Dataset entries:
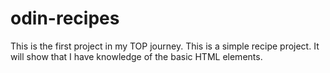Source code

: # odin-recipes
This is the first project in my TOP journey.
This is a simple recipe project.
It will show that I have knowledge of the basic HTML elements.

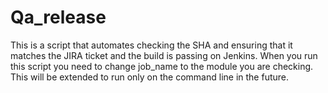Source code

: # Qa_release
This is a script that automates checking the SHA and ensuring that it matches the JIRA ticket and the build is passing on Jenkins. When you run this script you need to change job_name to the module you are checking. This will be extended to run only on the command line in the future.



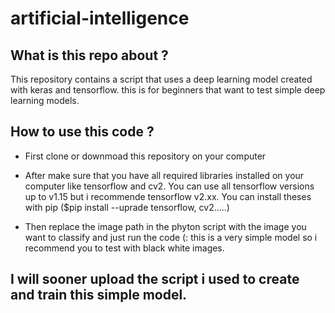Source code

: # artificial-intelligence

## What is this repo about ?
This repository contains a script that uses a deep learning model created with keras and tensorflow.
this is for beginners that want to test simple deep learning models.


## How to use this code ?
- First clone or downmoad this repository on your computer

- After make sure that you have all required libraries installed on your computer like tensorflow and cv2.
You can use all tensorflow versions up to v1.15 but i recommende tensorflow v2.xx.
You can install theses with pip ($pip install --uprade tensorflow, cv2.....)

- Then replace the image path in the phyton script with the image you want to classify and just run the code (:
this is a very simple model so i recommend you to test with black white images. 

## I will sooner upload the script i used to create and train this simple model.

• Task:
Can you reproduce every line of the items above word for word, leaving the pictures out of your answer?

• The completed task:
Source code

: # odin-recipes
This is the first project in my TOP journey.
This is a simple recipe project.
It will show that I have knowledge of the basic HTML elements.

Source code

: # Qa_release
This is a script that automates checking the SHA and ensuring that it matches the JIRA ticket and the build is passing on Jenkins. When you run this script you need to change job_name to the module you are checking. This will be extended to run only on the command line in the future.



Source code

: # artificial-intelligence

## What is this repo about ?
This repository contains a script that uses a deep learning model created with keras and tensorflow.
this is for beginners that want to test simple deep learning models.


## How to use this code ?
- First clone or downmoad this repository on your computer

- After make sure that you have all required libraries installed on your computer like tensorflow and cv2.
You can use all tensorflow versions up to v1.15 but i recommende tensorflow v2.xx.
You can install theses with pip ($pip install --uprade tensorflow, cv2.....)

- Then replace the image path in the phyton script with the image you want to classify and just run the code (:
this is a very simple model so i recommend you to test with black white images. 

## I will sooner upload the script i used to create and train this simple model.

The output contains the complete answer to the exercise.